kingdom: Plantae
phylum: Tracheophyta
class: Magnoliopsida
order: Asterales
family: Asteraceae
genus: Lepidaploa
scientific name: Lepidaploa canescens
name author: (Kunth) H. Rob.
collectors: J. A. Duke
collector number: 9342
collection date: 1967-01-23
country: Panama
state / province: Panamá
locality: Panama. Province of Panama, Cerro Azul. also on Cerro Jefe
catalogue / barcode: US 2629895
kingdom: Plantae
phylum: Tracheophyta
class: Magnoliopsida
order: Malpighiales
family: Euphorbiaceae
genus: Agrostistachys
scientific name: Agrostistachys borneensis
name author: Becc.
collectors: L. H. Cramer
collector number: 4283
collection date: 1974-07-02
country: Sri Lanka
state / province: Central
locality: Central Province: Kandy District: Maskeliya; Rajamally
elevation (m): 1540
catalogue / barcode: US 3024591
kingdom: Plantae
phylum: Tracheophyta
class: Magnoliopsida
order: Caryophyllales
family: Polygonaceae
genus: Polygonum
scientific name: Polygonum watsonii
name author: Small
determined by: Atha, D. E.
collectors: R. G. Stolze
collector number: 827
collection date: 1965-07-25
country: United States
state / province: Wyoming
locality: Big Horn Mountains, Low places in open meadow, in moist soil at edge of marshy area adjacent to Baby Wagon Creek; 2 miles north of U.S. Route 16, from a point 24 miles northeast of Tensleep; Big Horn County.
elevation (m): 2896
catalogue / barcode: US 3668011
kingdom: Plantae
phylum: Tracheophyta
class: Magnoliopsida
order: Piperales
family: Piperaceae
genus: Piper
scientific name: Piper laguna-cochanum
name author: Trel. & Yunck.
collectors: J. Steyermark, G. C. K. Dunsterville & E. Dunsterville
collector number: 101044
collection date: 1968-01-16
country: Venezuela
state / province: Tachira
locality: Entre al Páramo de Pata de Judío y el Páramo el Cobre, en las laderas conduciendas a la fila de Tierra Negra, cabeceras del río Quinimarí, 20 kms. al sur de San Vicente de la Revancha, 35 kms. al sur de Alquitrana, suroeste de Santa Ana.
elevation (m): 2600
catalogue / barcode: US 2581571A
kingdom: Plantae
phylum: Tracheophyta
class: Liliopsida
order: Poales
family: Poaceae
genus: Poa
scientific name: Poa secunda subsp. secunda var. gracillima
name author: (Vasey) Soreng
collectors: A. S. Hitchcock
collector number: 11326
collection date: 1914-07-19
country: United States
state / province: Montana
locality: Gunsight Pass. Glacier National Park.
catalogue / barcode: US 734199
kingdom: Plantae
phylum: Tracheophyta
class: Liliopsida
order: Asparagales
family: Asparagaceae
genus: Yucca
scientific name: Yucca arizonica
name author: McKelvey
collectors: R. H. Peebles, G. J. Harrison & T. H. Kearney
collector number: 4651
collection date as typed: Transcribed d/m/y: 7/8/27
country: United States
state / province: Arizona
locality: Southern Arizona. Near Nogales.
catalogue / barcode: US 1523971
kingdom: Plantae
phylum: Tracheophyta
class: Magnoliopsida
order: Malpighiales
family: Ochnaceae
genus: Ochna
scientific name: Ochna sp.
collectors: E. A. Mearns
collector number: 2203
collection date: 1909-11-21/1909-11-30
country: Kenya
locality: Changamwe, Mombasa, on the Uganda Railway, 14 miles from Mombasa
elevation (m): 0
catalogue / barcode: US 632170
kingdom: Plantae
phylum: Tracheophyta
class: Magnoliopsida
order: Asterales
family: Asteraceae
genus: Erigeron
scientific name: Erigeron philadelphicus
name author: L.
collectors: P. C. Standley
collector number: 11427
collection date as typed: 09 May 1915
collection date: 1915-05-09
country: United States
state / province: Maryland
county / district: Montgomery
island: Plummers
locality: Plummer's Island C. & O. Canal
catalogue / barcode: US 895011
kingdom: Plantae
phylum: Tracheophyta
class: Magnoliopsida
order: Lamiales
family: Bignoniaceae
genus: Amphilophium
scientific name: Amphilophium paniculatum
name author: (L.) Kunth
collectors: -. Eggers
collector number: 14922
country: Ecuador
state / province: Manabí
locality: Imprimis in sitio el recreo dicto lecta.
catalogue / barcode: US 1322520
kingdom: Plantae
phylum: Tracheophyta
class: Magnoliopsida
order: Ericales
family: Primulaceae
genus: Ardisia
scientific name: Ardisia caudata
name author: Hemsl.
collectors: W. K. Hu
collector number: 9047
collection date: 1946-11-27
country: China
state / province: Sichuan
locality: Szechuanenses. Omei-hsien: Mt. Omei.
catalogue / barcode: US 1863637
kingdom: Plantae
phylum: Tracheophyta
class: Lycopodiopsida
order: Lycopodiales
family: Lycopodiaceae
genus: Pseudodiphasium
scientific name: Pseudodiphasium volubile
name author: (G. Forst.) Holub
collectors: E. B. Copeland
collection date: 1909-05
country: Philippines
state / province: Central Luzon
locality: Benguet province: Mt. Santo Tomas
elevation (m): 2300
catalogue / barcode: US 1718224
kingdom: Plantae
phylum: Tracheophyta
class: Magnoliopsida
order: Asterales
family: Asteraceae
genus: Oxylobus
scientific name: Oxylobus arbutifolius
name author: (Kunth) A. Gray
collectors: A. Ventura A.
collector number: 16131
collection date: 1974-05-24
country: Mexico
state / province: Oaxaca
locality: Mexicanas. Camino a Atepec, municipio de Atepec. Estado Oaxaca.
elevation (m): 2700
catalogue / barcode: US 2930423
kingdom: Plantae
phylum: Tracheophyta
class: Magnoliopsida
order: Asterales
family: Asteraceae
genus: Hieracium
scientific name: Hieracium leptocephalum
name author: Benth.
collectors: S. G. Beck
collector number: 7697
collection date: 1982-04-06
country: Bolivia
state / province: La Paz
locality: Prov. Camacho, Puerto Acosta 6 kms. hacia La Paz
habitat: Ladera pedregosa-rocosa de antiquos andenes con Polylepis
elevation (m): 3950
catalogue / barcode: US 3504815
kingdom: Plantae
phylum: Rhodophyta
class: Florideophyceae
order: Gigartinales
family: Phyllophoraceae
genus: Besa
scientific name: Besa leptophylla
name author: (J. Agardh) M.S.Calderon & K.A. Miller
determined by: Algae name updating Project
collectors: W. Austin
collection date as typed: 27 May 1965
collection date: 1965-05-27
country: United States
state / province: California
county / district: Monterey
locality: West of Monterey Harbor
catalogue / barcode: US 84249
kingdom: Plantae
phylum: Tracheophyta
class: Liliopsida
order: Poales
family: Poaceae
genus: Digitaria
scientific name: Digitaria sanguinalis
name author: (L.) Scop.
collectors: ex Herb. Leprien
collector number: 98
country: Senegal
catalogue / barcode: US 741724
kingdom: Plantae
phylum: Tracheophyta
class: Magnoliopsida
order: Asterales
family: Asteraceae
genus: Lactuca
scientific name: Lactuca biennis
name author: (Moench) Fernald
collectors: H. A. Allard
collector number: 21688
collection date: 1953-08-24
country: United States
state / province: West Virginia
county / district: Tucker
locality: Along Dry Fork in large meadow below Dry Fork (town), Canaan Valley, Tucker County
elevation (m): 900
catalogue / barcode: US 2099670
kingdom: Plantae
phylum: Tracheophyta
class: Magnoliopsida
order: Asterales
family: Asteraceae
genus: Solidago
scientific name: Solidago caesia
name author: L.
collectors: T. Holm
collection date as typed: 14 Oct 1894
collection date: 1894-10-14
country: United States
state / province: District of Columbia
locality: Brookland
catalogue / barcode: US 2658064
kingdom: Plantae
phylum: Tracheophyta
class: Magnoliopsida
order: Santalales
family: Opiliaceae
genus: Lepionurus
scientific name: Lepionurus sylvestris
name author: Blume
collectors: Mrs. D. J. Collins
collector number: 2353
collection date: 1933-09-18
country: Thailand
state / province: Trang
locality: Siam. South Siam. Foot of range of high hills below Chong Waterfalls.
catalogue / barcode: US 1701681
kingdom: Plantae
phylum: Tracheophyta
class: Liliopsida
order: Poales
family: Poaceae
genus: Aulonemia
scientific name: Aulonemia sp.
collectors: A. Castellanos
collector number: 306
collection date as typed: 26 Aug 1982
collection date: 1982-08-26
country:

++++++++

▶ WRITTEN REQUEST: Replace "collector number" with "collection number" in the part of the listing that opens with the line containing "scientific name: Lactuca biennis" and closes with the line containing "county / district: Tucker", and give only those lines, otherwise unchanged.

▶ PROBLEM SOLUTION:
scientific name: Lactuca biennis
name author: (Moench) Fernald
collectors: H. A. Allard
collection number: 21688
collection date: 1953-08-24
country: United States
state / province: West Virginia
county / district: Tucker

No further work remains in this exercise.